To probe the stability of this configuration, a very low‑amplitude sinusoidal density perturbation (amplitude A = 10⁻¹², wavelength equal to the simulation box length) is introduced at t = 0. The perturbation triggers an electrostatic instability that drives the two vortices to merge into a single coherent hole located near the wave phase velocity v ≈ 1 (in units of the electron thermal speed). The authors perform a series of high‑resolution simulations (Nx = 8192, Nv = 8001, Hermite truncation M = 800) using a third‑order upwind finite‑volume scheme for the Vlasov advection and a Dougherty operator to model binary collisions. The collision frequency ν is varied over several orders of magnitude (ν = 0, 10⁻⁵, 10⁻⁴, …) to assess its impact on both the growth rate γ of the instability and the onset time t₀.

Key findings are:

1. Growth Rate Independence from Collisions – By measuring the exponential growth of the electric field energy, the authors find that γ is essentially constant across all ν values examined (γ ≈ 0.018 ωₚ). This agrees with Landau’s theory for weakly inhomogeneous equilibria, which predicts that the growth rate depends only on the slope of the distribution function ∂f/∂v evaluated at the resonant velocity, not on collisional damping.

2. Delay of Instability Onset by Collisions – The time at which the vortex merging occurs (t₀) shifts to later times as ν increases. In the collisionless case (ν = 0) merging takes place around t ≈ 3750 ωₚ⁻¹, whereas for ν = 10⁻⁵ the same event is delayed to t ≈ 4500 ωₚ⁻¹. The authors interpret this as a consequence of collisional diffusion in velocity space, which smooths the fine‑scale structures that are essential for the trapped‑particle driven instability.

3. Hermite Spectral Analysis of the Saturated State – After the instability saturates (t ≈ 10⁴ ωₚ⁻¹), the electron distribution function is decomposed into Hermite modes. In the collisionless runs the Hermite spectrum follows a power‑law |fₘ|² ∝ m⁻⁴⁄³ over an intermediate range of mode numbers, indicating a constant enstrophy (or free‑energy) flux from large to small velocity‑space scales, as predicted by kinetic turbulence theories (Schekochihin et al., Servidio et al.). When collisions are strong enough, a clear cutoff appears at high m, and the spectrum decays exponentially, reflecting the suppression of fine velocity‑space structures by the collisional operator.

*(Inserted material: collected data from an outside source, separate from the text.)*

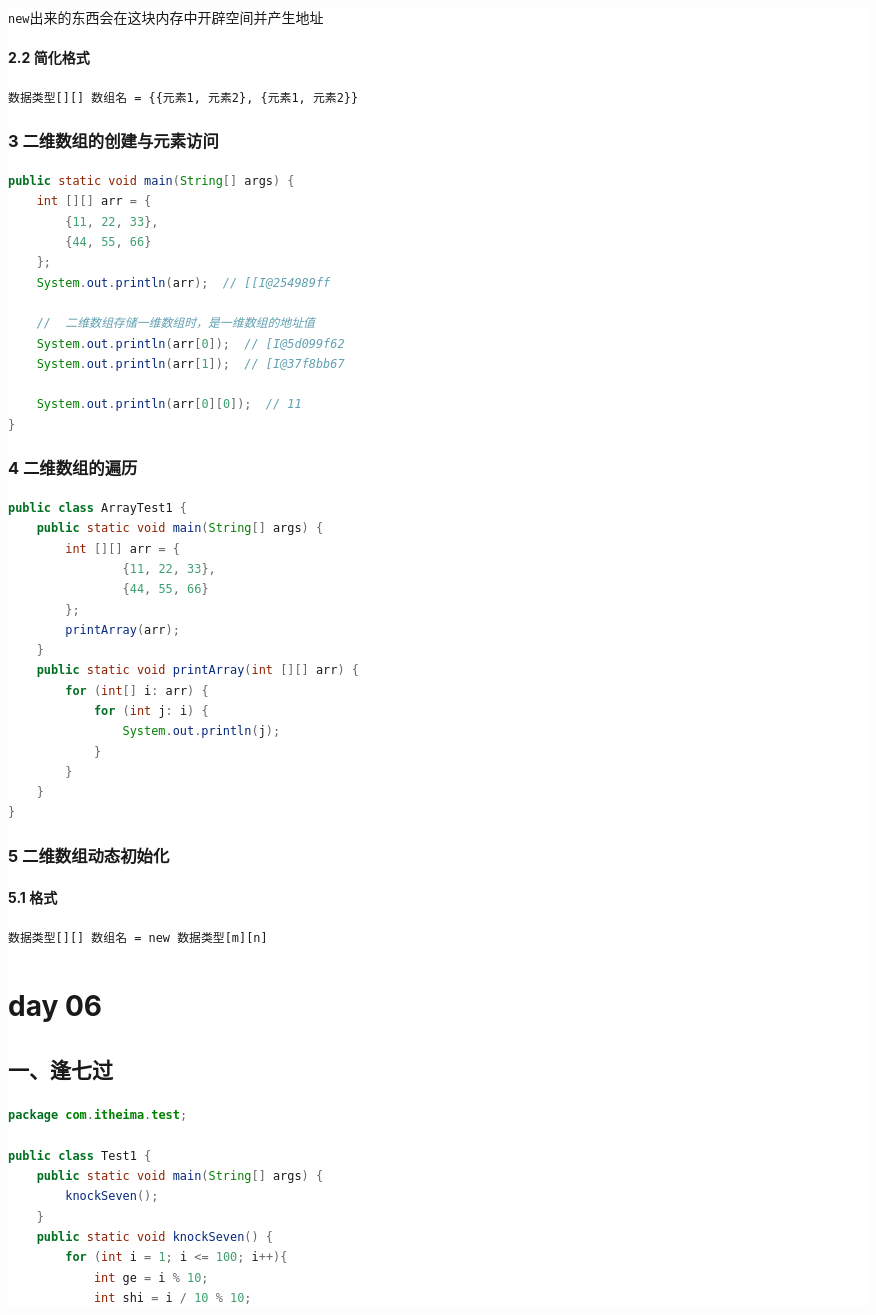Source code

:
   ```new```出来的东西会在这块内存中开辟空间并产生地址

#### 2.2 简化格式

```数据类型[][] 数组名 = {{元素1, 元素2}, {元素1, 元素2}}```

### 3 二维数组的创建与元素访问

```java
public static void main(String[] args) {
    int [][] arr = {
        {11, 22, 33},
        {44, 55, 66}
    };
    System.out.println(arr);  // [[I@254989ff

    //  二维数组存储一维数组时，是一维数组的地址值
    System.out.println(arr[0]);  // [I@5d099f62
    System.out.println(arr[1]);  // [I@37f8bb67

    System.out.println(arr[0][0]);  // 11
}
```

### 4 二维数组的遍历

```java
public class ArrayTest1 {
    public static void main(String[] args) {
        int [][] arr = {
                {11, 22, 33},
                {44, 55, 66}
        };
        printArray(arr);
    }
    public static void printArray(int [][] arr) {
        for (int[] i: arr) {
            for (int j: i) {
                System.out.println(j);
            }
        }
    }
}
```

### 5 二维数组动态初始化

#### 5.1 格式

```数据类型[][] 数组名 = new 数据类型[m][n]```

# day 06

## 一、逢七过

```java
package com.itheima.test;

public class Test1 {
    public static void main(String[] args) {
        knockSeven();
    }
    public static void knockSeven() {
        for (int i = 1; i <= 100; i++){
            int ge = i % 10;
            int shi = i / 10 % 10;
```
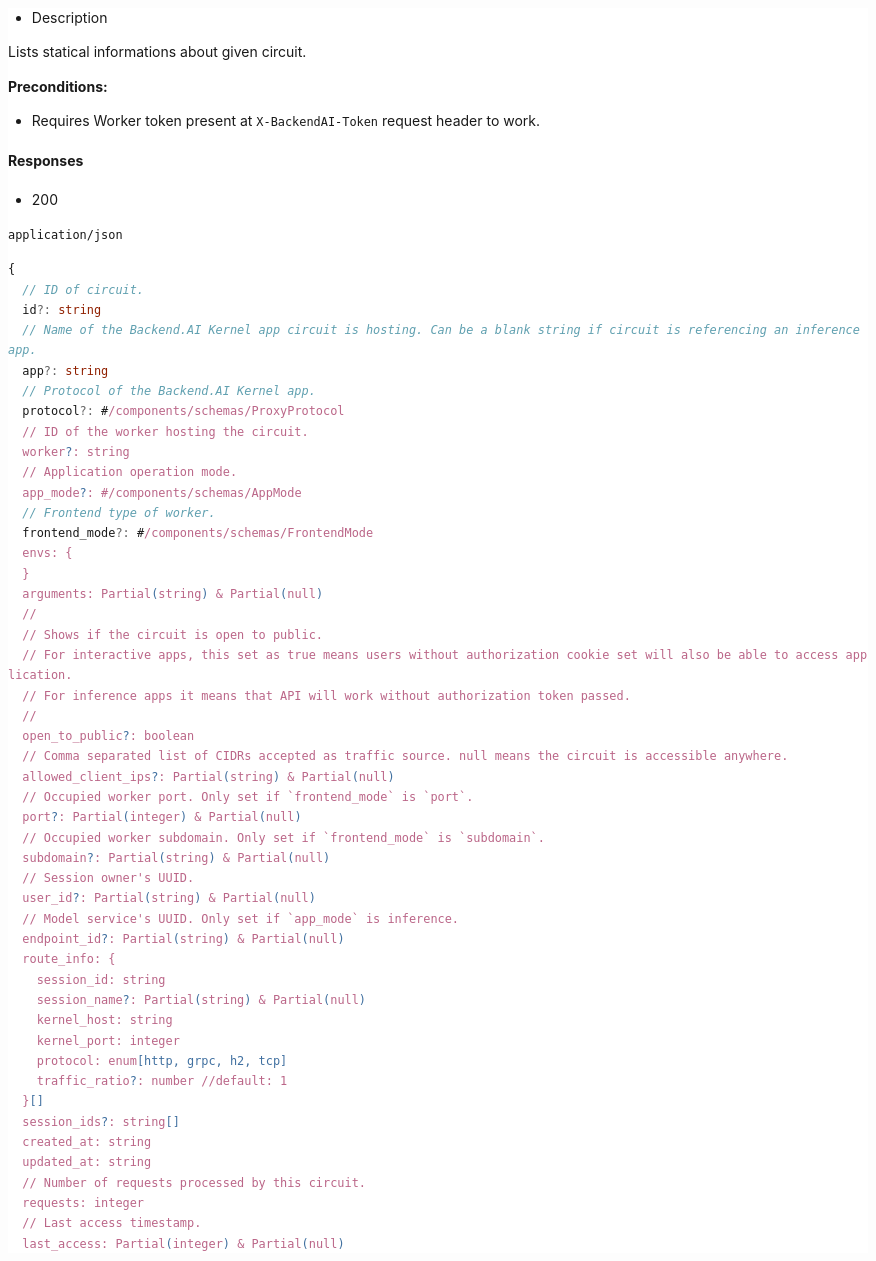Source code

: - Description  
  
Lists statical informations about given circuit.  
  
  
**Preconditions:**  
* Requires Worker token present at `X-BackendAI-Token` request header to work.  


#### Responses

- 200 

`application/json`

```ts
{
  // ID of circuit.
  id?: string
  // Name of the Backend.AI Kernel app circuit is hosting. Can be a blank string if circuit is referencing an inference app.
  app?: string
  // Protocol of the Backend.AI Kernel app.
  protocol?: #/components/schemas/ProxyProtocol
  // ID of the worker hosting the circuit.
  worker?: string
  // Application operation mode.
  app_mode?: #/components/schemas/AppMode
  // Frontend type of worker.
  frontend_mode?: #/components/schemas/FrontendMode
  envs: {
  }
  arguments: Partial(string) & Partial(null)
  // 
  // Shows if the circuit is open to public.
  // For interactive apps, this set as true means users without authorization cookie set will also be able to access application.
  // For inference apps it means that API will work without authorization token passed.
  // 
  open_to_public?: boolean
  // Comma separated list of CIDRs accepted as traffic source. null means the circuit is accessible anywhere.
  allowed_client_ips?: Partial(string) & Partial(null)
  // Occupied worker port. Only set if `frontend_mode` is `port`.
  port?: Partial(integer) & Partial(null)
  // Occupied worker subdomain. Only set if `frontend_mode` is `subdomain`.
  subdomain?: Partial(string) & Partial(null)
  // Session owner's UUID.
  user_id?: Partial(string) & Partial(null)
  // Model service's UUID. Only set if `app_mode` is inference.
  endpoint_id?: Partial(string) & Partial(null)
  route_info: {
    session_id: string
    session_name?: Partial(string) & Partial(null)
    kernel_host: string
    kernel_port: integer
    protocol: enum[http, grpc, h2, tcp]
    traffic_ratio?: number //default: 1
  }[]
  session_ids?: string[]
  created_at: string
  updated_at: string
  // Number of requests processed by this circuit.
  requests: integer
  // Last access timestamp.
  last_access: Partial(integer) & Partial(null)
```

4. Numerical Robustness – Convergence tests varying Nx, Nv, and M confirm that the observed growth rates and onset times are not artifacts of grid resolution. Energy conservation is maintained within ΔE/E < 10⁻⁴ throughout all runs.

The study provides several important insights for plasma physics. First, it demonstrates that BGK equilibria can become unstable even when only a single hole is present, extending earlier work that focused on multi‑hole configurations. Second, it clarifies the distinct roles of the distribution‑function slope (governing γ) and collisional diffusion (governing t₀) in the dynamics of trapped‑particle instabilities. Third, the Hermite‑space analysis offers a quantitative diagnostic of kinetic turbulence, showing how an enstrophy cascade operates in a weakly collisional plasma and how collisions truncate the cascade.

These results are directly relevant to space‑plasma environments (e.g., auroral electron holes, shock‑driven EAWs) and laboratory settings (e.g., Penning traps, laser‑produced plasmas) where BGK‑type structures coexist with finite collisionality. The methodology—high‑order Vlasov solvers combined with Hermite diagnostics—provides a framework for future studies that could incorporate multi‑dimensional effects, magnetic fields, or more realistic collision operators, and could be benchmarked against spacecraft observations or laboratory measurements.